As an unpaid research associate for the film, Pontarelli spent weeks cataloging all the Dust Bowl images available, then made four trips to Washington to sift through some 1,200 to 1,500 pictures. The first time he went back, he found the filing cabinets just as they were all those years ago. He knew just where to go, and in some cases what images he was looking for.
The most famous one, "Migrant Mother" by Dorothea Lange, shows the worried face of a 32-year-old mother of seven, in a lean-to tent in Nipomo, Calif., her children clinging to her. Lange said years later the mother had told her she had been living on frozen vegetables from the fields and birds killed by her children; she just sold the tires off her car to buy food.
While it was his love of photography that drew him to the collection, Pontarelli realized he found more to the work than that. Partway through production of the film, he started a master's program at Rhode Island College in social work, something he intends to pursue as a retirement career.
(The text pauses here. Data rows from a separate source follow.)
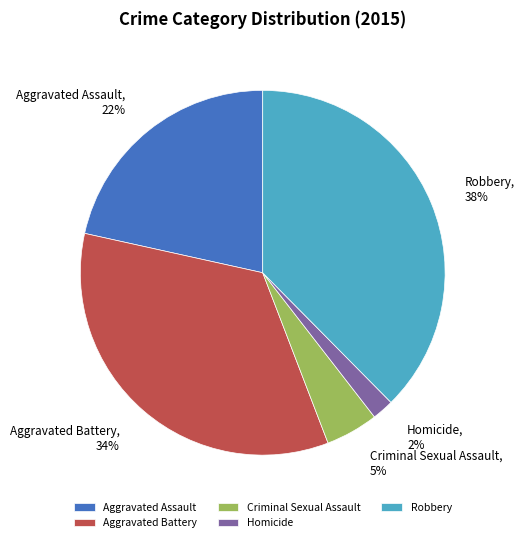

Rank the categories by value from lowest to highest.

Homicide, Criminal Sexual Assault, Aggravated Assault, Aggravated Battery, Robbery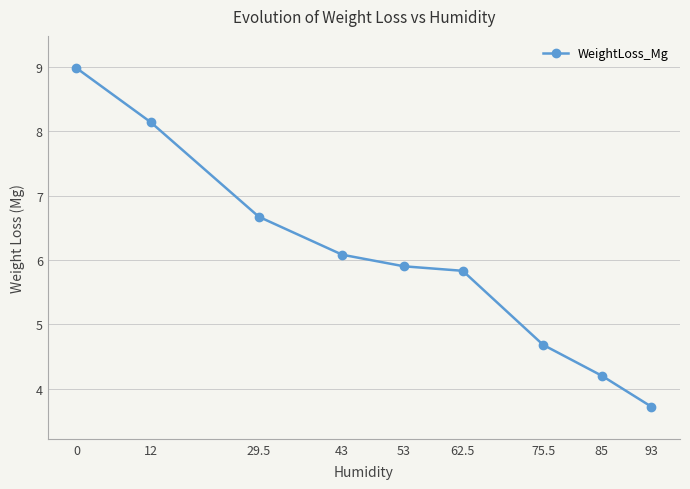

Read the value at 0.

9.0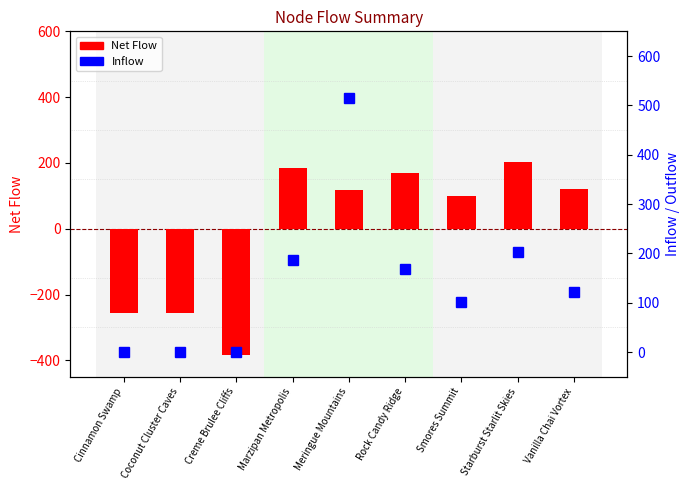

What is the label of the 6th bar from the right?

Marzipan Metropolis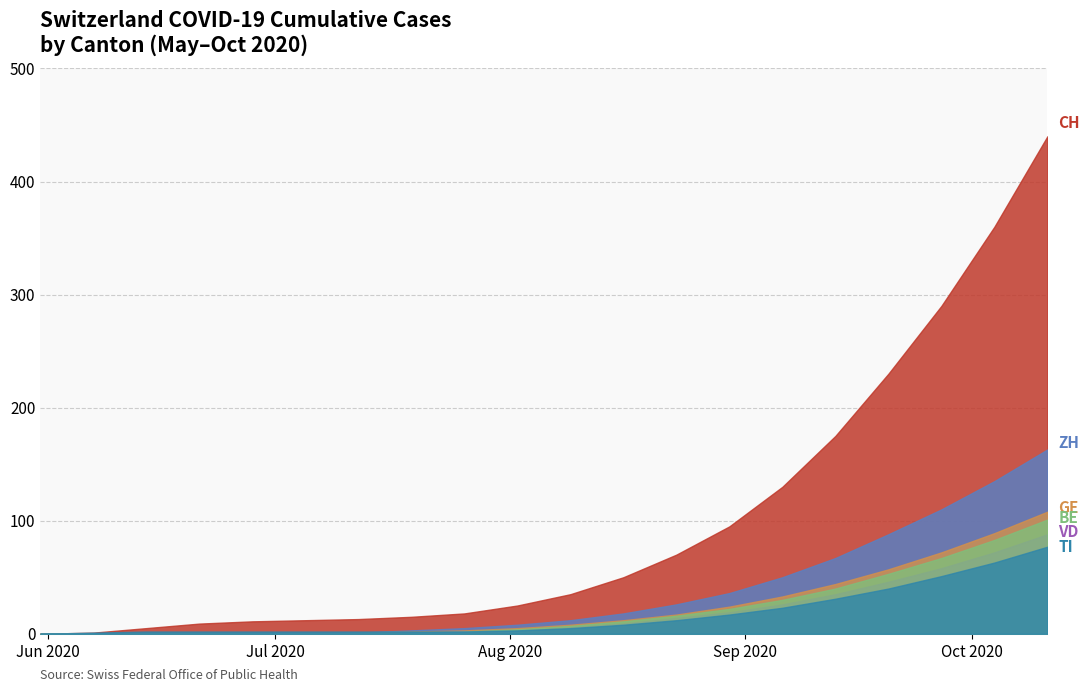

Does the chart have visible grid lines?

Yes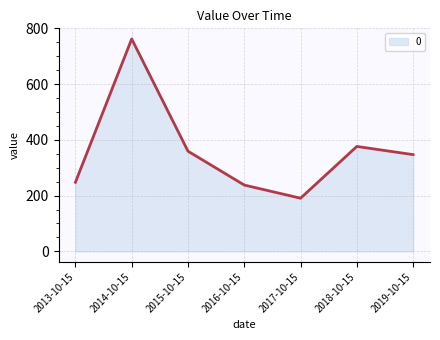

What is the ratio of the value at 2015-10-15 to the value at 2017-10-15?

1.9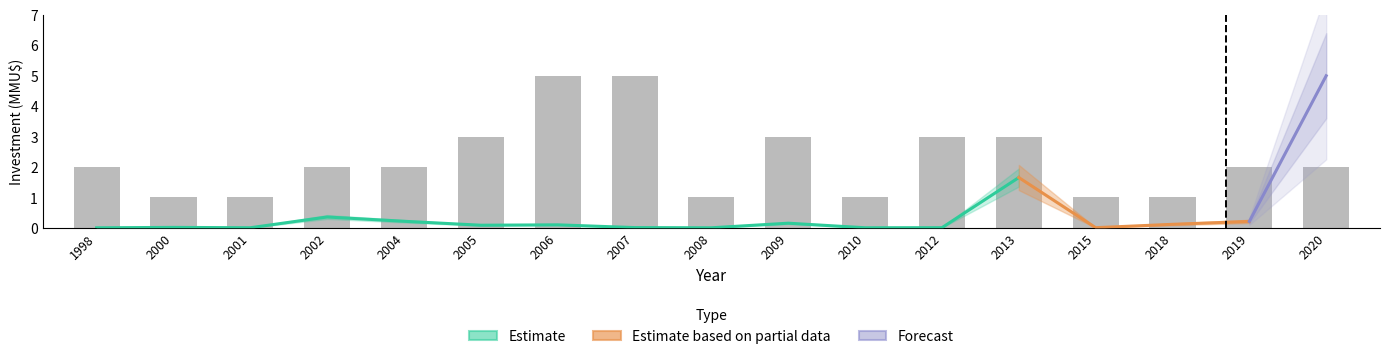

Are the bars grouped side by side (vs. stacked)?

No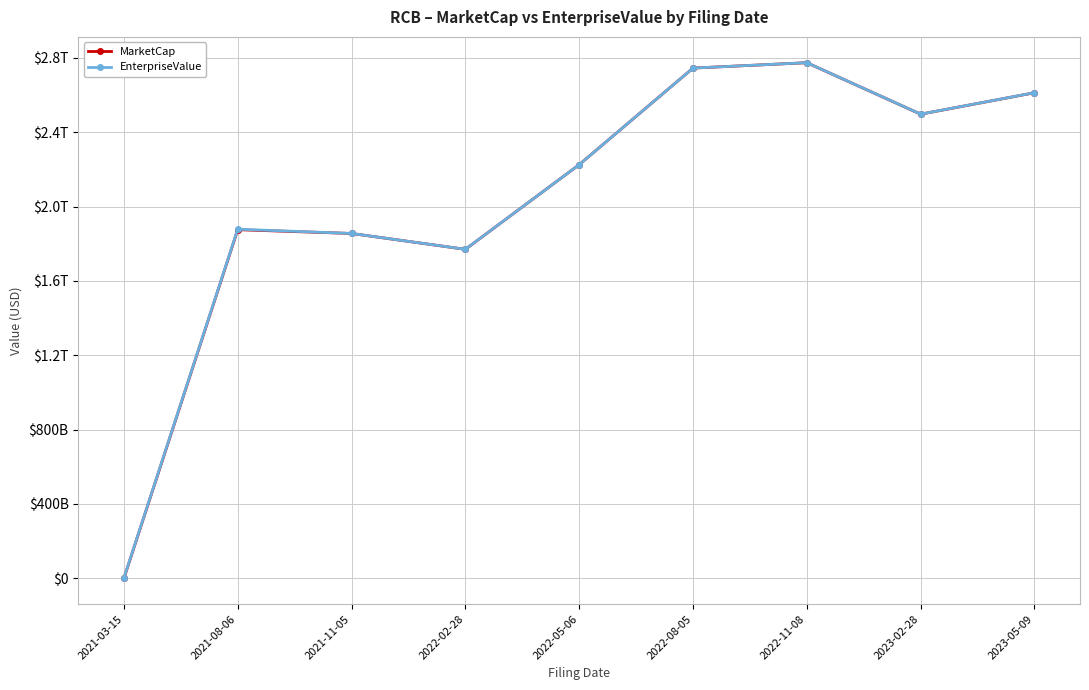

Does the chart have visible grid lines?

Yes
He has spent time at Duke University's Center for Documentary Studies, studying audio documentary techniques, which he hopes to incorporate into his social work. He notes that social work and documentary-making are both about helping people understand "their own narratives."
While Pontarelli hasn't touched his camera in years — all the pictures he takes now are with his smartphone — what he learned from the Dust Bowl images stayed with him.
"You look at each one, you can't help but stare into the faces of these people," he said.